If people haven’t read it yet, they should check out (already Fedi-famous for his article on Enshittification) Cory Doctorow’s article Dead Letters – about how it is impossible for even a well-known public figure with access to the best server infrastructure and technical know-how to run a small private email server hosting completely legal content serving nothing resembling spam in the age of Gmail, Yahoo, and Microsoft Outlook. There are several ways that federating with Meta can kill this movement, and ActivityPub becoming the new email is one of them.

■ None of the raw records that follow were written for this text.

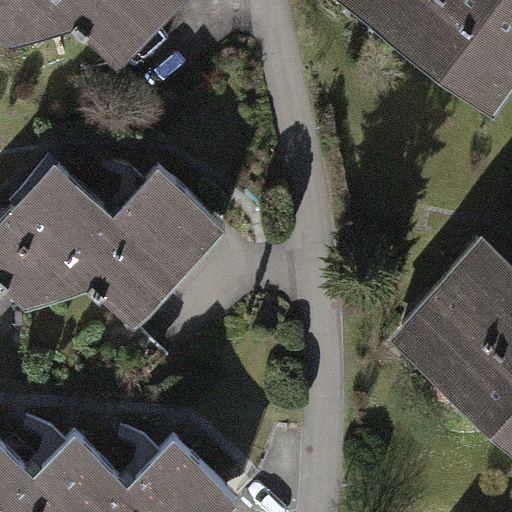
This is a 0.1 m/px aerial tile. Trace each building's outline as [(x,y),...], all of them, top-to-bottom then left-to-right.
[(0,0),(0,34),(12,47),(73,26),(117,68),(182,0),(0,0)] [(511,0),(359,0),(499,101),(511,82),(511,0)] [(113,211),(60,160),(0,221),(0,283),(25,305),(86,285),(129,327),(226,227),(160,163),(113,211)] [(511,260),(484,237),(396,342),(511,439),(511,260)] [(0,440),(0,511),(228,511),(241,499),(175,436),(128,484),(75,433),(35,474),(0,440)]
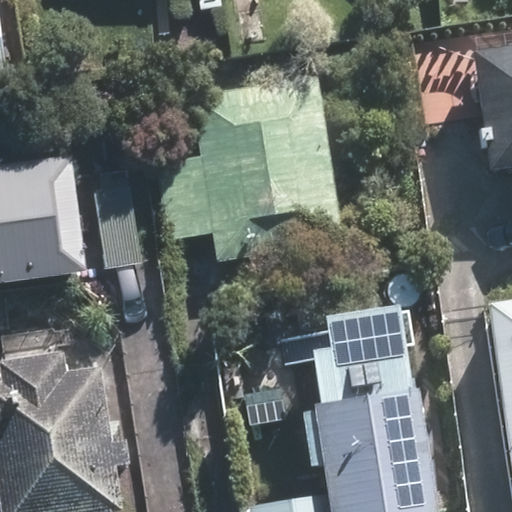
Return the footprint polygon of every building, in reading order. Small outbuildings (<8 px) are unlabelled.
[(0,0),(0,82),(24,79),(13,0),(0,0)] [(511,57),(454,64),(470,190),(511,185),(511,57)] [(354,250),(328,83),(199,103),(209,164),(171,170),(183,245),(222,239),(226,270),(354,250)] [(0,292),(86,281),(69,164),(0,173),(0,292)] [(146,270),(131,176),(92,182),(107,276),(146,270)] [(511,306),(500,309),(511,389),(511,306)] [(130,438),(120,364),(80,370),(77,350),(15,359),(18,377),(0,379),(0,391),(12,475),(0,476),(0,511),(123,511),(123,508),(140,506),(134,464),(151,461),(147,435),(130,438)] [(429,511),(405,362),(312,377),(316,404),(307,405),(324,511),(429,511)]
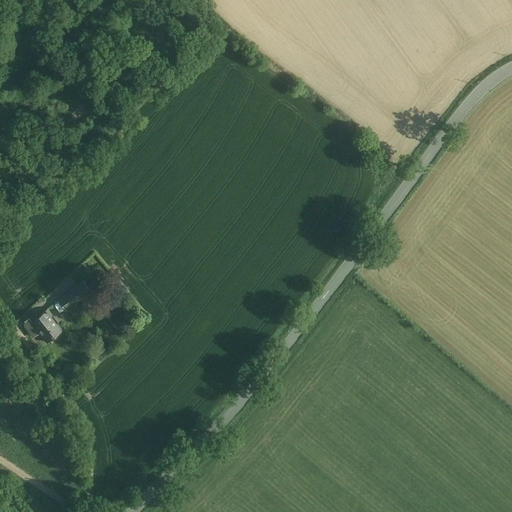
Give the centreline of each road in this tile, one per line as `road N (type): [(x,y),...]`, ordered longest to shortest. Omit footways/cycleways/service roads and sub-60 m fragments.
road 1 (secondary): [(128,511),(328,290),(467,104),(511,67)]
road 2 (residential): [(45,368),(83,437),(86,511)]
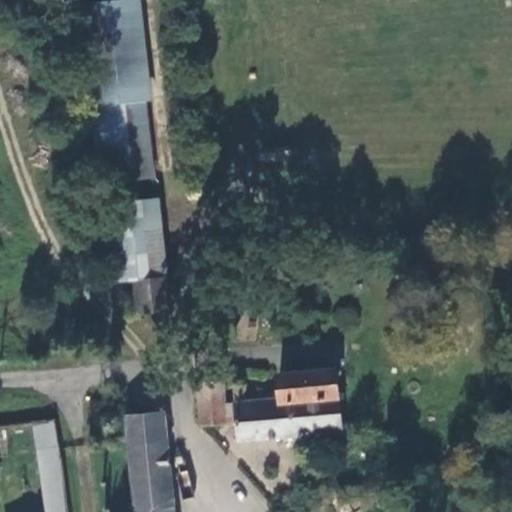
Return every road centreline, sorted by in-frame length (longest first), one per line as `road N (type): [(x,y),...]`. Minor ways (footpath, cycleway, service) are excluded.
road 1 (track): [(0,92),(60,258),(110,359),(242,480)]
road 2 (track): [(0,371),(110,359),(66,410),(88,511)]
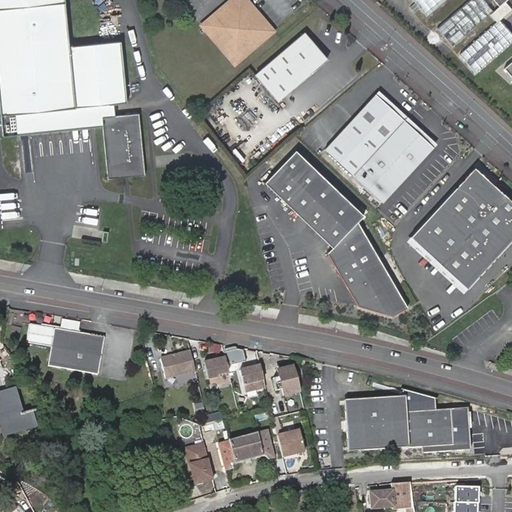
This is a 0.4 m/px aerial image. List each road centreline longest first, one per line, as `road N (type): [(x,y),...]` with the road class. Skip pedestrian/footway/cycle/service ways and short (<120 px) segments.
road 1 (tertiary): [(0,282),(334,343),(511,389)]
road 2 (unclassified): [(192,511),(287,484),(511,470)]
road 3 (tertiary): [(511,145),(351,0)]
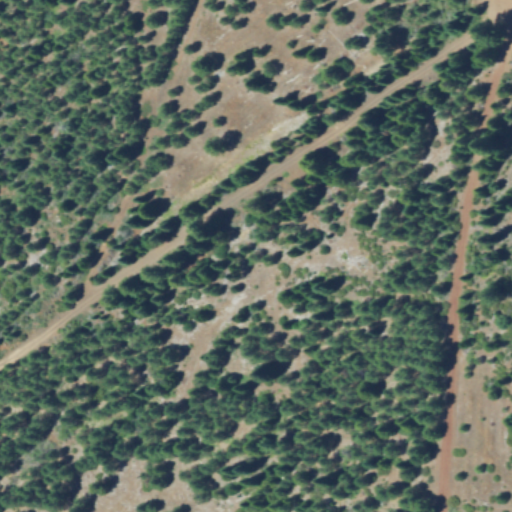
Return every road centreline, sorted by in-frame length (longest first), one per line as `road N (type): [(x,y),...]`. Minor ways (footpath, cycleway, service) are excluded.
road 1 (track): [(0,353),(500,0)]
road 2 (track): [(434,508),(459,357),(452,284),(476,161),(511,64)]
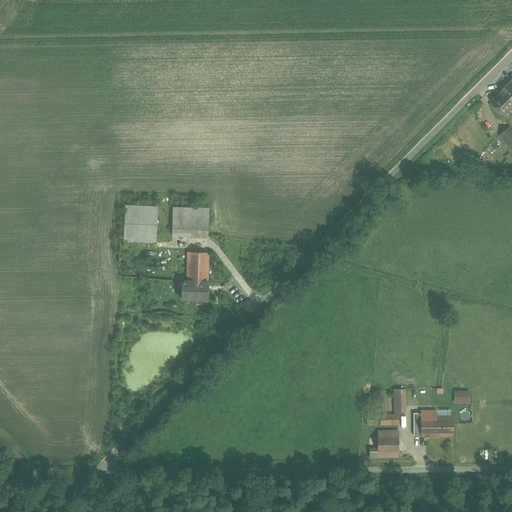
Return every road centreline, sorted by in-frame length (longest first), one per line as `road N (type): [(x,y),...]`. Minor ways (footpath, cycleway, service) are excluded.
road 1 (unclassified): [(93,473),(511,60)]
road 2 (unclassified): [(93,473),(511,465)]
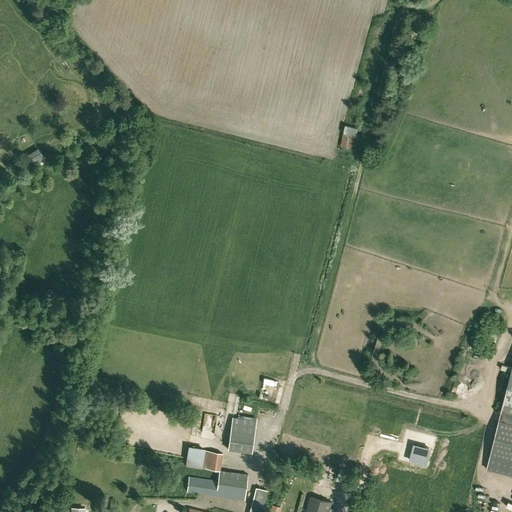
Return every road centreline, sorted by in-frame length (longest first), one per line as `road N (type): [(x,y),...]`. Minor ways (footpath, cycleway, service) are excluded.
road 1 (track): [(511,307),(482,413),(307,369),(394,26),(405,10),(438,0)]
road 2 (track): [(511,128),(464,0)]
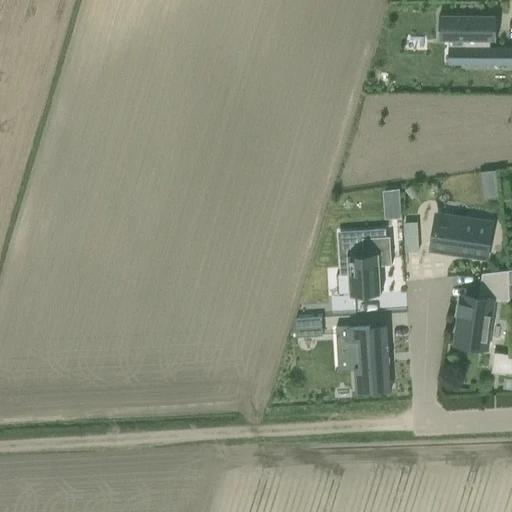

Basically, if we allow Meta, BlueSky, and Twitter to federate, the very network effects Eugen mentions make it more valuable for them to federate with each other than any smaller server. Predictably they will underfund moderation staff who make errors or their faulty algorithms automatically de-federate smaller servers due to false-flagging spam. Small operators will have to work harder and harder until it is basically impossible for them to overcome the error or fix the problem and re-federate. Eventually small groups that aren’t directly sponsored by one of the giants will be weeded out, as their users migrate to more reliable services. Even if the disconnections and undelivered messages are not the fault of the sysops, they will be scapegoated, and eventually more and more will throw up their hands and leave the rigged game.

While having a protocol you championed become the defacto web standard may feel like a great accomplishment, the Fediverse will never be a “Social Web” until the tools we use to communicate are incapable of being taken from us by corporations. Eugen’s vision of a social media ecosystem where any small developer can write a platform and have access to the entire ActivityPub network is at odds with his enthusiasm for the emailification of ActivityPub.

There are social obstacles to building the “Social Web” and as good as the Activity Pub protocol is, the true technical solution is Solidarity.